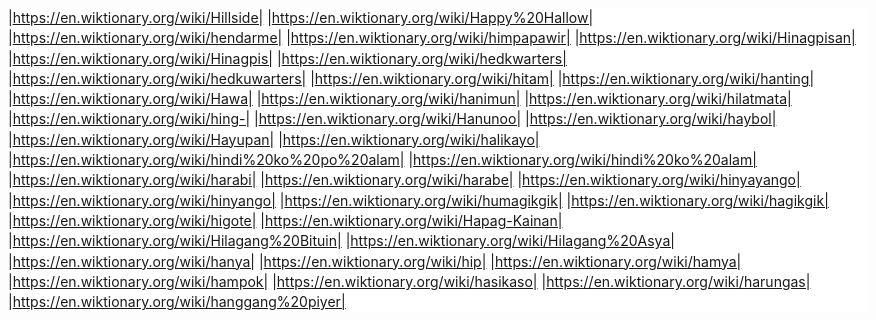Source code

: |https://en.wiktionary.org/wiki/Hillside|
|https://en.wiktionary.org/wiki/Happy%20Hallow|
|https://en.wiktionary.org/wiki/hendarme|
|https://en.wiktionary.org/wiki/himpapawir|
|https://en.wiktionary.org/wiki/Hinagpisan|
|https://en.wiktionary.org/wiki/Hinagpis|
|https://en.wiktionary.org/wiki/hedkwarters|
|https://en.wiktionary.org/wiki/hedkuwarters|
|https://en.wiktionary.org/wiki/hitam|
|https://en.wiktionary.org/wiki/hanting|
|https://en.wiktionary.org/wiki/Hawa|
|https://en.wiktionary.org/wiki/hanimun|
|https://en.wiktionary.org/wiki/hilatmata|
|https://en.wiktionary.org/wiki/hing-|
|https://en.wiktionary.org/wiki/Hanunoo|
|https://en.wiktionary.org/wiki/haybol|
|https://en.wiktionary.org/wiki/Hayupan|
|https://en.wiktionary.org/wiki/halikayo|
|https://en.wiktionary.org/wiki/hindi%20ko%20po%20alam|
|https://en.wiktionary.org/wiki/hindi%20ko%20alam|
|https://en.wiktionary.org/wiki/harabi|
|https://en.wiktionary.org/wiki/harabe|
|https://en.wiktionary.org/wiki/hinyayango|
|https://en.wiktionary.org/wiki/hinyango|
|https://en.wiktionary.org/wiki/humagikgik|
|https://en.wiktionary.org/wiki/hagikgik|
|https://en.wiktionary.org/wiki/higote|
|https://en.wiktionary.org/wiki/Hapag-Kainan|
|https://en.wiktionary.org/wiki/Hilagang%20Bituin|
|https://en.wiktionary.org/wiki/Hilagang%20Asya|
|https://en.wiktionary.org/wiki/hanya|
|https://en.wiktionary.org/wiki/hip|
|https://en.wiktionary.org/wiki/hamya|
|https://en.wiktionary.org/wiki/hampok|
|https://en.wiktionary.org/wiki/hasikaso|
|https://en.wiktionary.org/wiki/harungas|
|https://en.wiktionary.org/wiki/hanggang%20piyer|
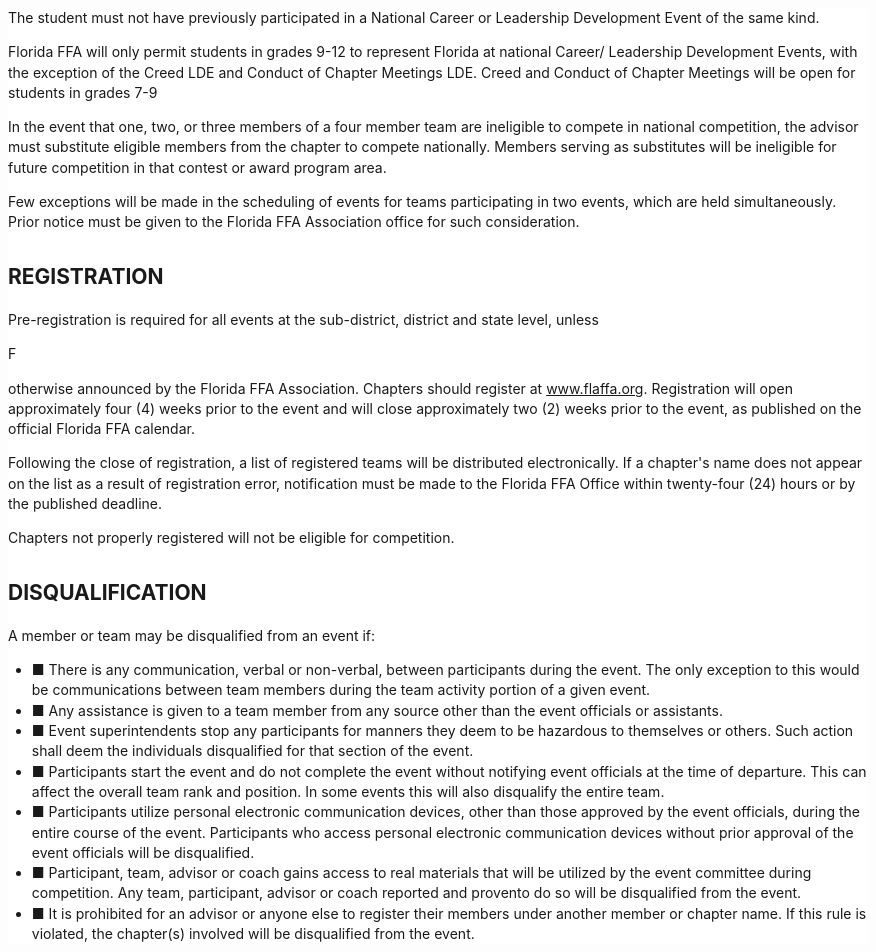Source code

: The student must not have previously participated in a National Career or Leadership Development Event of the same kind.

Florida FFA will only permit students in grades 9-12 to represent Florida at national Career/ Leadership Development Events, with the exception of the Creed LDE and Conduct of Chapter Meetings LDE. Creed and Conduct of Chapter Meetings will be open for students in grades 7-9

In the event that one, two, or three members of a four member team are ineligible to compete in national competition, the advisor must substitute eligible members from the chapter to compete nationally.  Members serving as substitutes will be ineligible for future competition in that contest or award program area.

Few exceptions will be made in the scheduling of events for teams participating in two events, which are held simultaneously.  Prior notice must be given to the Florida FFA Association office for such consideration.

## REGISTRATION

Pre-registration is required for all events at the sub-district, district and state level, unless

F

otherwise announced by the Florida FFA Association.  Chapters should register at www.flaffa.org. Registration will open approximately four (4) weeks prior to the event and will close approximately two (2) weeks prior to the event, as published on the official Florida FFA calendar.

Following the close of registration, a list of registered teams will be distributed electronically.  If a chapter's name does not appear on the list as a result of registration error, notification must be made to the Florida FFA Office within twenty-four (24) hours or by the published deadline.

Chapters not properly registered will not be eligible for competition.

## DISQUALIFICATION

A member or team may be disqualified from an event if:

- ■ There is any communication, verbal or non-verbal, between participants during the event. The only exception to this would be communications between team members during the team activity portion of a given event.
- ■ Any assistance is given to a team member from any source other than the event officials or assistants.
- ■ Event superintendents stop any participants for manners they deem to be hazardous to themselves or others. Such action shall deem the individuals disqualified for that section of the event.
- ■ Participants start the event and do not complete the event without notifying event officials at the time of departure. This can affect the overall team rank and position. In some events this will also disqualify the entire team.
- ■ Participants utilize personal electronic communication devices, other than those approved by the event officials, during the entire course of the event. Participants who access personal electronic communication devices without prior approval of the event officials will be disqualified.
- ■ Participant, team, advisor or coach gains access to real materials that will be utilized by the event committee during competition. Any team, participant, advisor or coach reported and provento do so will be disqualified from the event.
- ■ It is prohibited for an advisor or anyone else to register their members under another member or chapter name.  If this rule is violated, the chapter(s) involved will be disqualified from the event.
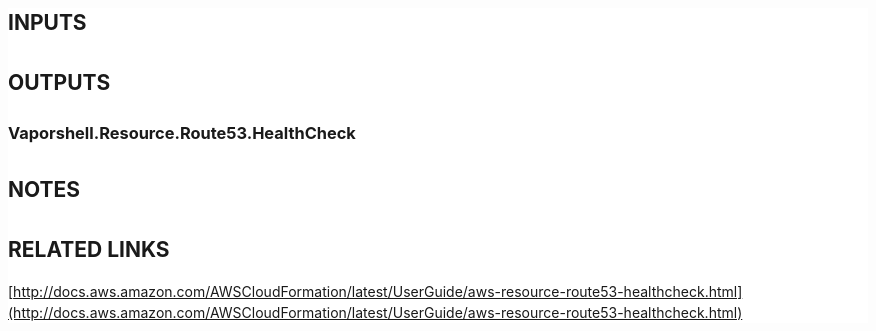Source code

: ## INPUTS

## OUTPUTS

### Vaporshell.Resource.Route53.HealthCheck
## NOTES

## RELATED LINKS

[http://docs.aws.amazon.com/AWSCloudFormation/latest/UserGuide/aws-resource-route53-healthcheck.html](http://docs.aws.amazon.com/AWSCloudFormation/latest/UserGuide/aws-resource-route53-healthcheck.html)

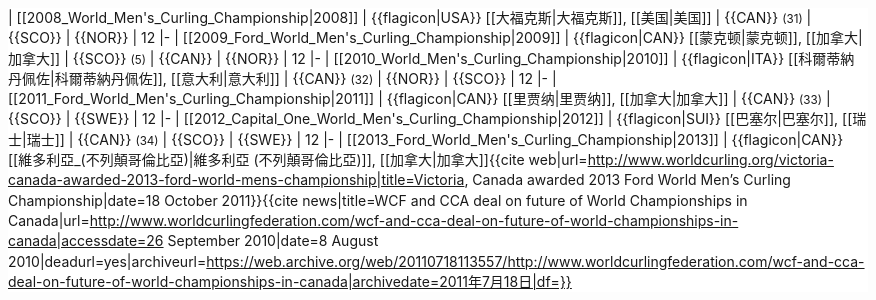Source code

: | [[2008_World_Men's_Curling_Championship|2008]]
| {{flagicon|USA}} [[大福克斯|大福克斯]], [[美国|美国]]
| {{CAN}} <small>(31)</small>
| {{SCO}}
| {{NOR}}
| 12
|-
| [[2009_Ford_World_Men's_Curling_Championship|2009]]
| {{flagicon|CAN}} [[蒙克顿|蒙克顿]], [[加拿大|加拿大]]
| {{SCO}} <small>(5)</small>
| {{CAN}}
| {{NOR}}
| 12
|-
| [[2010_World_Men's_Curling_Championship|2010]]
| {{flagicon|ITA}} [[科爾蒂納丹佩佐|科爾蒂納丹佩佐]], [[意大利|意大利]]
| {{CAN}} <small>(32)</small>
| {{NOR}}
| {{SCO}}
| 12
|-
| [[2011_Ford_World_Men's_Curling_Championship|2011]]
| {{flagicon|CAN}} [[里贾纳|里贾纳]], [[加拿大|加拿大]]
| {{CAN}} <small>(33)</small>
| {{SCO}}
| {{SWE}}
| 12
|-
| [[2012_Capital_One_World_Men's_Curling_Championship|2012]]
| {{flagicon|SUI}} [[巴塞尔|巴塞尔]], [[瑞士|瑞士]]
| {{CAN}} <small>(34)</small>
| {{SCO}}
| {{SWE}}
| 12
|-
| [[2013_Ford_World_Men's_Curling_Championship|2013]]
| {{flagicon|CAN}} [[維多利亞_(不列顛哥倫比亞)|維多利亞 (不列顛哥倫比亞)]], [[加拿大|加拿大]]<ref>{{cite web|url=http://www.worldcurling.org/victoria-canada-awarded-2013-ford-world-mens-championship|title=Victoria, Canada awarded 2013 Ford World Men’s Curling Championship|date=18 October 2011}}</ref><ref>{{cite news|title=WCF and CCA deal on future of World Championships in Canada|url=http://www.worldcurlingfederation.com/wcf-and-cca-deal-on-future-of-world-championships-in-canada|accessdate=26 September 2010|date=8 August 2010|deadurl=yes|archiveurl=https://web.archive.org/web/20110718113557/http://www.worldcurlingfederation.com/wcf-and-cca-deal-on-future-of-world-championships-in-canada|archivedate=2011年7月18日|df=}}</ref>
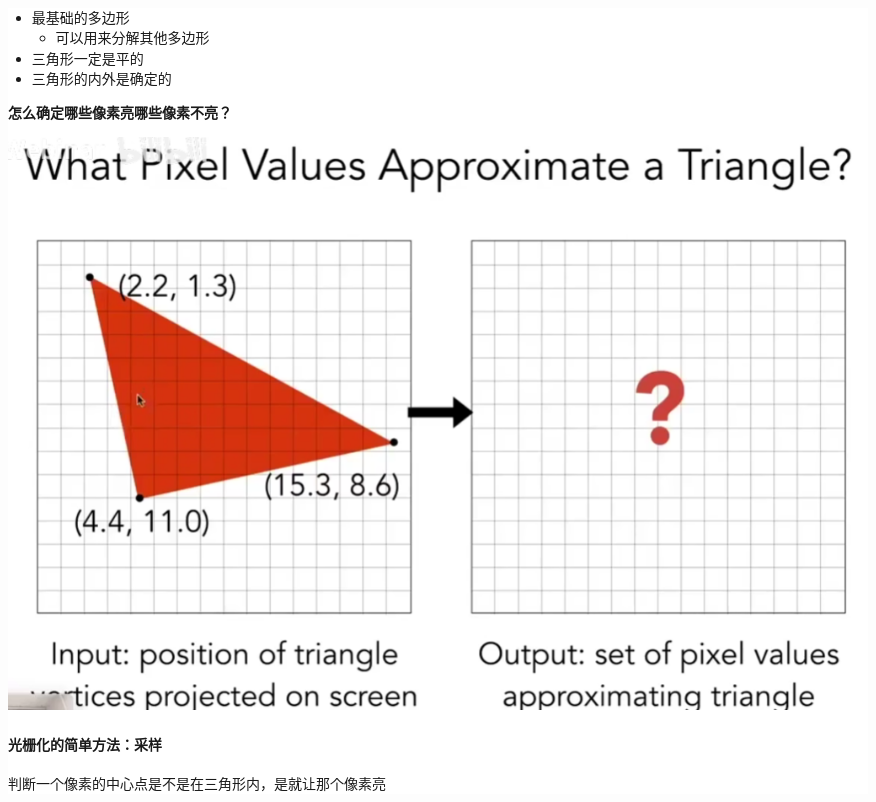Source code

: - 最基础的多边形
  - 可以用来分解其他多边形
- 三角形一定是平的
- 三角形的内外是确定的



**怎么确定哪些像素亮哪些像素不亮？**

![image-20250921182531316](assets/image-20250921182531316.png)

#### 光栅化的简单方法：采样

判断一个像素的中心点是不是在三角形内，是就让那个像素亮
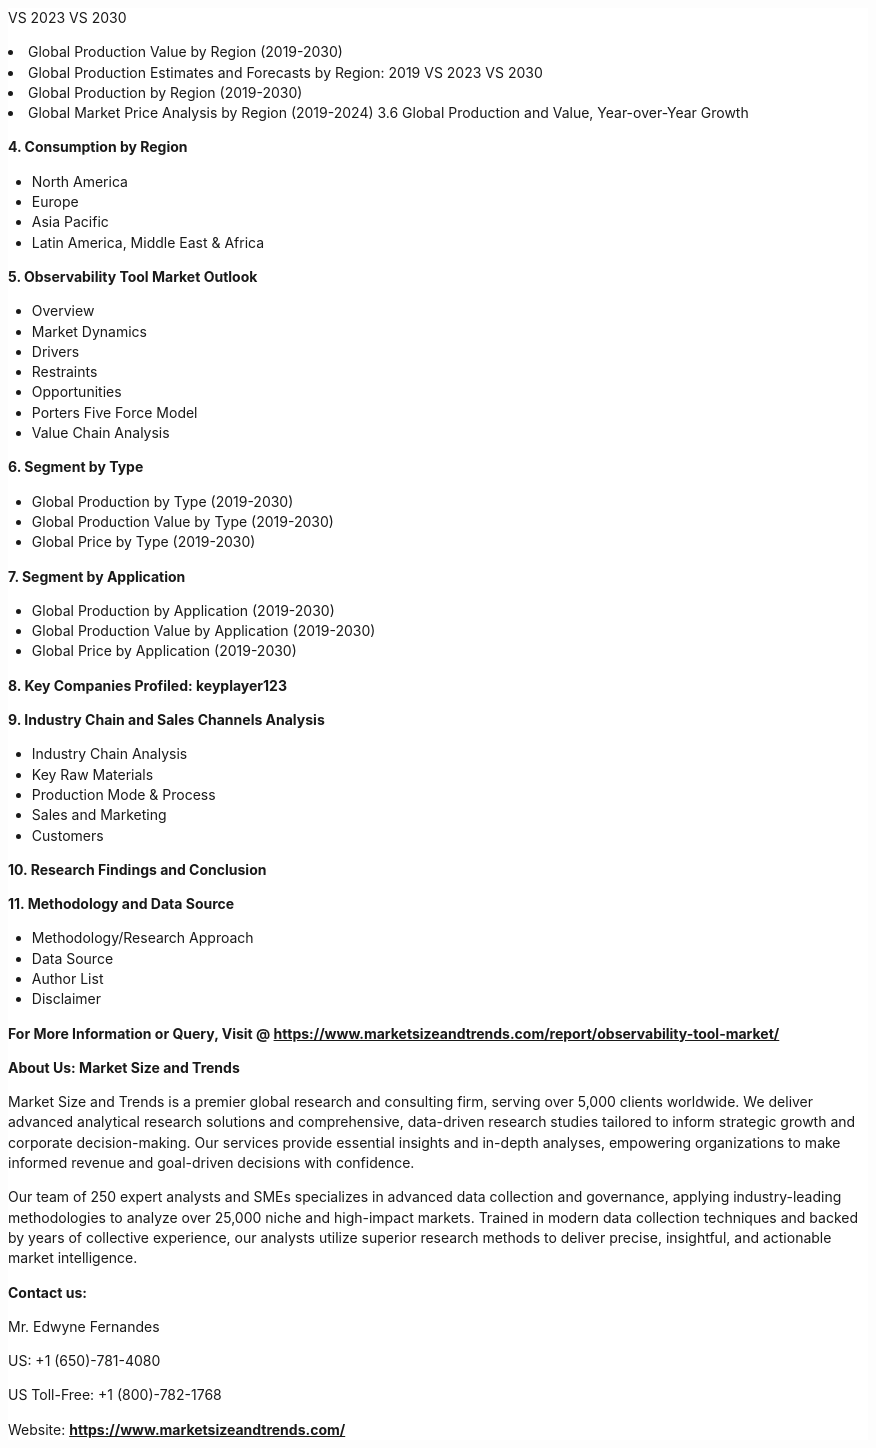 VS 2023 VS 2030</li><li>Global Production Value by Region (2019-2030)</li><li>Global Production Estimates and Forecasts by Region: 2019 VS 2023 VS 2030</li><li>Global Production by Region (2019-2030)</li><li>Global Market Price Analysis by Region (2019-2024) 3.6 Global Production and Value, Year-over-Year Growth</li></ul><p><strong>4. Consumption by Region</strong></p><ul><li>North America</li><li>Europe</li><li>Asia Pacific</li><li>Latin America, Middle East &amp; Africa</li></ul><p><strong>5. Observability Tool Market Outlook</strong></p><ul><li>Overview</li><li>Market Dynamics</li><li>Drivers</li><li>Restraints</li><li>Opportunities</li><li>Porters Five Force Model</li><li>Value Chain Analysis&nbsp;</li></ul><p><strong>6. Segment by Type</strong></p><ul><li>Global Production by Type (2019-2030)</li><li>Global Production Value by Type (2019-2030)</li><li>Global Price by Type (2019-2030)</li></ul><p><strong>7. Segment by Application</strong></p><ul><li>Global Production by Application (2019-2030)</li><li>Global Production Value by Application (2019-2030)</li><li>Global Price by Application (2019-2030)</li></ul><p><strong>8. Key Companies Profiled: keyplayer123</strong></p><p><strong>9. Industry Chain and Sales Channels Analysis</strong></p><ul><li>Industry Chain Analysis</li><li>Key Raw Materials</li><li>Production Mode &amp; Process</li><li>Sales and Marketing</li><li>Customers</li></ul><p><strong>10. Research Findings and Conclusion</strong></p><p><strong>11. Methodology and Data Source</strong></p><ul><li>Methodology/Research Approach</li><li>Data Source</li><li>Author List</li><li>Disclaimer</li></ul></p><p><strong>For More Information or Query, Visit @ <a href="https://www.marketsizeandtrends.com/report/observability-tool-market/">https://www.marketsizeandtrends.com/report/observability-tool-market/</a></strong></p><p><strong>About Us: Market Size and Trends</strong></p><p>Market Size and Trends is a premier global research and consulting firm, serving over 5,000 clients worldwide. We deliver advanced analytical research solutions and comprehensive, data-driven research studies tailored to inform strategic growth and corporate decision-making. Our services provide essential insights and in-depth analyses, empowering organizations to make informed revenue and goal-driven decisions with confidence.</p><p>Our team of 250 expert analysts and SMEs specializes in advanced data collection and governance, applying industry-leading methodologies to analyze over 25,000 niche and high-impact markets. Trained in modern data collection techniques and backed by years of collective experience, our analysts utilize superior research methods to deliver precise, insightful, and actionable market intelligence.</p><p><strong>Contact us:</strong></p><p>Mr. Edwyne Fernandes</p><p>US: +1 (650)-781-4080</p><p>US Toll-Free: +1 (800)-782-1768</p><p>Website: <strong><a href="https://www.marketsizeandtrends.com/">https://www.marketsizeandtrends.com/</a></strong></p>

---+---

Find how many lines in the listing above contain the word "small", then state that number by itself.

5